From the bestselling author of “The Bad Guys Won,” an investigation of the life and career of Barry Bonds, one of the most celebrated, contradictory and controversial sports figures of our time.
No player in the history of baseball has left such an indelible mark on the game as Barry Bonds. In his twenty-year career, Bonds has amassed an unprecedented 7 Most Valuable Player awards, 8 Gold Gloves, and more than 700 home runs (and counting), an impressive assortment of feats that has earned him the consideration as one of the greatest players the game has ever seen. Equally deserved, however, is his reputation as an insufferable braggart, whose mythical home runs are rivaled only by his legendary ego. From his staggering ability and fabled pedigree (father Bobby played outfield for the Giants; cousin Reggie and godfather Willie are both Hall of Famers), to his well-documented run-ins with teammates and his alleged steroid abuse, Bonds inspires a like amount of passion from both sides of the fence. For many, Bonds belongs beside Babe Ruth and Hank Aaron in baseball’s holy trinity; for others, he embodies all that is wrong with the modern athlete: aloof; arrogant; alienated.

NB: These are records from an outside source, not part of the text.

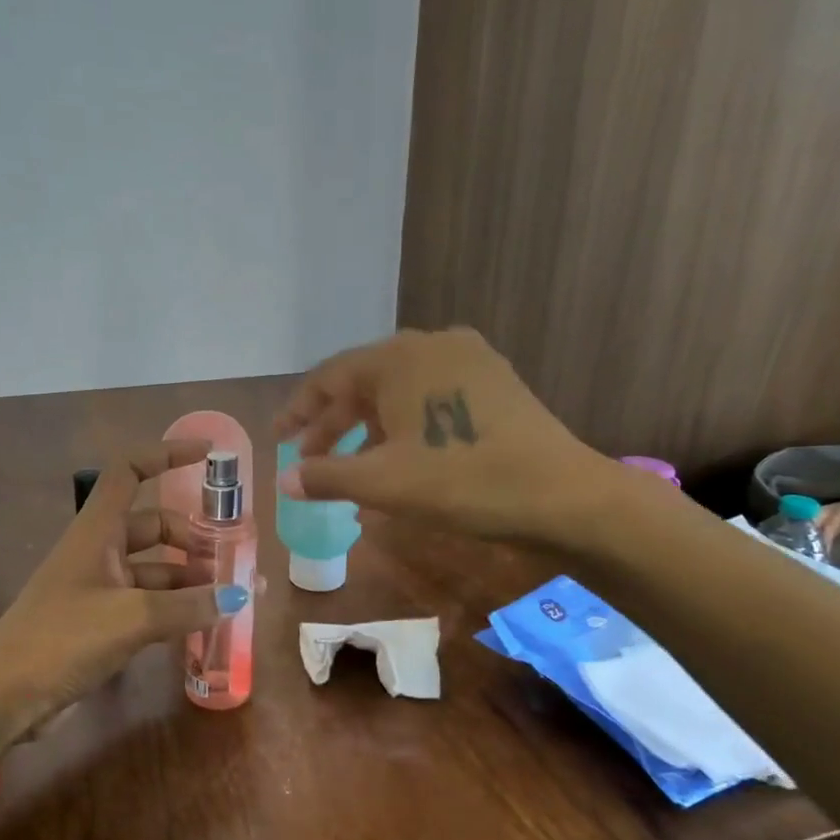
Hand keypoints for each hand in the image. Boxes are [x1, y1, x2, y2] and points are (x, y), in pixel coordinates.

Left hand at [0, 438, 245, 754]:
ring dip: (189, 578)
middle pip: (154, 525)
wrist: (3, 696)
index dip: (167, 455)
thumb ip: (188, 605)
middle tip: (230, 560)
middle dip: (192, 538)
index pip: (130, 472)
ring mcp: (99, 588)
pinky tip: (203, 624)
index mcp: (98, 530)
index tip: (208, 456)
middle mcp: (99, 551)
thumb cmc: (62, 639)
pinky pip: (148, 603)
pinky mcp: (100, 623)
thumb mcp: (132, 617)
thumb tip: (240, 597)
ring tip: (228, 598)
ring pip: (154, 568)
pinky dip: (175, 608)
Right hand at [272, 327, 621, 545]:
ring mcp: (469, 361)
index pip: (330, 377)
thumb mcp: (384, 482)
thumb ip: (327, 476)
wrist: (561, 494)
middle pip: (365, 381)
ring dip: (367, 427)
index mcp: (399, 357)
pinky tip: (398, 456)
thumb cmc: (462, 481)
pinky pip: (431, 397)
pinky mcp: (495, 383)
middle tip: (307, 456)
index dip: (298, 410)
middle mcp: (432, 345)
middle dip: (332, 422)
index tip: (277, 439)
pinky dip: (404, 425)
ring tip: (348, 464)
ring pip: (399, 391)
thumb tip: (284, 482)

In “Love Me, Hate Me,” journalist Jeff Pearlman, author of the bestselling “The Bad Guys Won,” offers a searing and insightful look into one of the most divisive athletes of our time. Drawing on extensive interviews with Bonds himself, members of his family, former and current managers, teammates, opponents, trainers, outspoken critics, and unapologetic supporters alike, Pearlman reveals, for the first time, a wonderfully nuanced portrait of a prodigiously talented--and immensely flawed--American icon, whose controversial run at baseball immortality forever changed the way we look at our sports heroes.